▸ Work instructions:
[a] In the library-loading text, give again the part that opens with "However, where they" and closes with "the user concerned.", swapping "inefficiencies" for "waste".
[b] Answer these about the library-loading text:
(i) Which file holds Lib3_Func?
(ii) Which two library functions does Func_A need?
(iii) Which loader does the listing use?

:: Selected extract

However, where they share common requirements, while having other specific needs, this tactic will only introduce inefficiencies. This is because a call to a given interceptee will cause some libraries to be downloaded that it does not actually need, and which are never used subsequently by other interceptees because they are never invoked by the action's of the user concerned.
The next listing illustrates this using loadJS_XHR, although the same would apply were loadJS_STH employed. Here Func_A requires the presence of Lib1_Func and Lib2_Func (to be found in Lib1.js and Lib2.js respectively), whereas Func_B requires Lib1_Func and Lib3_Func (the latter of which resides in Lib3.js).
Prefixing both Func_A and Func_B with a call to a library loader means that a call to, say, Func_A will cause all three libraries to be downloaded. This is fine as long as Func_B is called subsequently. If not, however, the download of Lib3.js will be turn out to be redundant because Func_A requires nothing contained in that library.

::::
:: Extracted information

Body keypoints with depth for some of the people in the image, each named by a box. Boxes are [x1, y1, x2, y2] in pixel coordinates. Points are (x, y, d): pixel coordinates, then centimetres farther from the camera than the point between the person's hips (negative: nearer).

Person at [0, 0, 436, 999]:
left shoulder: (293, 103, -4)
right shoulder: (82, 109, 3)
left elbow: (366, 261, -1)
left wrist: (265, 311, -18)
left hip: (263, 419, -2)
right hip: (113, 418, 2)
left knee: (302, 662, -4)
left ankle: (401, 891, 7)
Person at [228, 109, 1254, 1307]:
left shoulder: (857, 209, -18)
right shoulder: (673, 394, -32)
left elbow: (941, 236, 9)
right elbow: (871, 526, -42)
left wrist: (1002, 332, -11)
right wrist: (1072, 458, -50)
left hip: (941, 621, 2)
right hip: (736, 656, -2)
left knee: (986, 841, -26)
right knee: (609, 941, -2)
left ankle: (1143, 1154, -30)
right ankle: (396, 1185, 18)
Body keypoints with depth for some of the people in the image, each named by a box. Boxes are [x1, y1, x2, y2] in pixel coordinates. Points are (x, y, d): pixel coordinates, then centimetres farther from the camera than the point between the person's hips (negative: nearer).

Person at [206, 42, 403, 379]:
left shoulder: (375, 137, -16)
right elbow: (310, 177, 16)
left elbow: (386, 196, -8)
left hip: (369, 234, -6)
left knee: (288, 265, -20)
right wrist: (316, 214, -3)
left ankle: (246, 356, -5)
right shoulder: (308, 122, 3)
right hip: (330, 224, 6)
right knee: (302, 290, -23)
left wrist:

::::

▸ Solution list:
[a]
However, where they share common requirements, while having other specific needs, this tactic will only introduce waste. This is because a call to a given interceptee will cause some libraries to be downloaded that it does not actually need, and which are never used subsequently by other interceptees because they are never invoked by the action's of the user concerned.

[b]
(i) Lib3.js
(ii) Lib1_Func and Lib2_Func
(iii) loadJS_XHR